I pick up the theodolite and its heavy tripod and pack it down the corner where there’s a better view. While I’m setting up again her car hisses by. I don’t wave.
Here it’s good, a clear sightline. I should have come here first, but the lure of looking for Venus up the nun’s passageway was too great.
All in focus again, very nice, the dot’s moving. Venus. I step away from the theodolite to take in the entire scene. Has anybody in the entire history of the world ever observed the transit of Venus on a sidewalk before a famous Frank Lloyd Wright house? No. Surely no. Might anyone care? Again no, and no one except me cares about the nun’s passage business either.

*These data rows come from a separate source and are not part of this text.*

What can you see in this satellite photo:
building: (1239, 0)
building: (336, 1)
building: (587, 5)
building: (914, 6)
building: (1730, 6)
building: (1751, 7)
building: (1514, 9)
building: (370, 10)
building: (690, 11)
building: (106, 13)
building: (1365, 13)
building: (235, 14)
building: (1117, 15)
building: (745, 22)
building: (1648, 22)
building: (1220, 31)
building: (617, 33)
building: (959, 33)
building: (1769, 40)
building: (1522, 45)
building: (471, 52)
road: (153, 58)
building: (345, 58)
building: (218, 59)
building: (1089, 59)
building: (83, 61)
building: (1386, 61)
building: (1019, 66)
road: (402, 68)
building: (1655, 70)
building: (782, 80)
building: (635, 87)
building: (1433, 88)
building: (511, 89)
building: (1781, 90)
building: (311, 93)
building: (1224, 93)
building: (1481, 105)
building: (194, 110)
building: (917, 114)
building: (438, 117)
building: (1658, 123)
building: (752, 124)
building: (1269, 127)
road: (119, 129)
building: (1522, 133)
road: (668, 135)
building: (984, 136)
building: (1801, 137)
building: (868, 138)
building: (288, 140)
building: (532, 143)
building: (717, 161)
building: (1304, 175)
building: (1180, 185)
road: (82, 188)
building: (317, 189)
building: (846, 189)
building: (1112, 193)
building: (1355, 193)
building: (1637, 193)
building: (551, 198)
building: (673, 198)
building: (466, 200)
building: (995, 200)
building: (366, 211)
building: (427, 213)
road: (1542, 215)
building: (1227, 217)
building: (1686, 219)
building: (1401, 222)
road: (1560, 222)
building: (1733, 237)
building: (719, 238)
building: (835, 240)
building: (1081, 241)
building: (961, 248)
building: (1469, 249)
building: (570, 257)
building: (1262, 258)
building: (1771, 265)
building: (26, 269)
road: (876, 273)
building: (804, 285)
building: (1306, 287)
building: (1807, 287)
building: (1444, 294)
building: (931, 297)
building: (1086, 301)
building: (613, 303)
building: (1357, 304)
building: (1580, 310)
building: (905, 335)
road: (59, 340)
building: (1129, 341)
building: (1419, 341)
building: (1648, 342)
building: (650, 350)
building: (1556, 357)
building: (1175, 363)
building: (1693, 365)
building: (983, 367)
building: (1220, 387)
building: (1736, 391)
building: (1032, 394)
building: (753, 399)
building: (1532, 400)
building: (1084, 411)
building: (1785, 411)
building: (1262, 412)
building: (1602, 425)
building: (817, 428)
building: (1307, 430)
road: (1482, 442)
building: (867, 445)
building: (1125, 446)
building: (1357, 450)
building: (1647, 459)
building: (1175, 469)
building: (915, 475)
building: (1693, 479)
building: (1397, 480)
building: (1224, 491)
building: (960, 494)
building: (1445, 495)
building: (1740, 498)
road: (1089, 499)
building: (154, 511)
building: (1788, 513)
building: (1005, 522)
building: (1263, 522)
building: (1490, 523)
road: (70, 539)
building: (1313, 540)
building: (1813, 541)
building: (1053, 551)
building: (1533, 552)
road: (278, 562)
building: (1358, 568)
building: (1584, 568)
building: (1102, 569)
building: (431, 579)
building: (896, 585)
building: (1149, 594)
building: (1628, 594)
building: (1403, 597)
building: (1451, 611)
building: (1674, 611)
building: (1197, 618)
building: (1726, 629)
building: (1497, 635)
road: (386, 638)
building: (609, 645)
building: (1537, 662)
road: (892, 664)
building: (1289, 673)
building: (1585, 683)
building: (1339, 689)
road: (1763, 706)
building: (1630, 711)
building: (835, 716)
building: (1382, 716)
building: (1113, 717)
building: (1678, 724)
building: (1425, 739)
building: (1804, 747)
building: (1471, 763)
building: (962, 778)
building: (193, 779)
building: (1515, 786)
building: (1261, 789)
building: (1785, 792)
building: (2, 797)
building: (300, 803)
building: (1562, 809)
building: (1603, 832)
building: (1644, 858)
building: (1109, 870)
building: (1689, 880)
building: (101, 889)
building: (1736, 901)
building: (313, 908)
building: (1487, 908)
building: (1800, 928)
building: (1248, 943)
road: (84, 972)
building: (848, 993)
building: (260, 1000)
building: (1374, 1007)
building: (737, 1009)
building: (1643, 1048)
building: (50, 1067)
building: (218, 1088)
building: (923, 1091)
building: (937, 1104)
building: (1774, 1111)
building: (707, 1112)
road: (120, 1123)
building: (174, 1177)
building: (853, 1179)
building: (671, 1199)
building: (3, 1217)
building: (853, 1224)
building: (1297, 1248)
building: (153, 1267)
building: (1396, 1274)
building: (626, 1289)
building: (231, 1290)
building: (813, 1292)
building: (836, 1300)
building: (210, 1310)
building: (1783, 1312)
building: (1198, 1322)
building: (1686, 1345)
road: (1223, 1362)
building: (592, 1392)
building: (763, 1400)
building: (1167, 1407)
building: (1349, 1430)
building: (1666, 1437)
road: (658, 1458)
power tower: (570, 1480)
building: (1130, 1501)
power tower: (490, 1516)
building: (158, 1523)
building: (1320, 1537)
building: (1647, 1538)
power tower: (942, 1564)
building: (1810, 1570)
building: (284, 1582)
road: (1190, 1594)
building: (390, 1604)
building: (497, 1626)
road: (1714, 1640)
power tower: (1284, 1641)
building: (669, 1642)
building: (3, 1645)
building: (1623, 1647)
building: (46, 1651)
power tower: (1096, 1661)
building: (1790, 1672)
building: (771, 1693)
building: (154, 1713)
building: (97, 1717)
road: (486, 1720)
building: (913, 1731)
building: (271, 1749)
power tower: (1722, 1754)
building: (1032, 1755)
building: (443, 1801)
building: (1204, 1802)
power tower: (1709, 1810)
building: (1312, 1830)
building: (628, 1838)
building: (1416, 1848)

A woman walking her dog comes up the street and gives me a quizzical look, which is reasonable since presumably she’s not used to seeing a guy out at 7 AM standing at a painted wooden tripod looking towards the sun through what only sort of looks like a telescope.
“Transit of Venus,” I say, “If you’d like to look you may. It’s quite safe. And it’s transiting the top it looks like, but it’s really the lower part of the sun because this has an inverting eyepiece.”
“Oh,” she says, “So maybe I should stand on my head to look.”
We laugh. The dog barks.
I wonder who she is. She’s pretty and has no wedding band but I don’t hold onto that thought because I can feel myself and my theodolite already in motion in my own great Southern Ocean, tacking, sailing away from nuns, copper beech, corner, wife.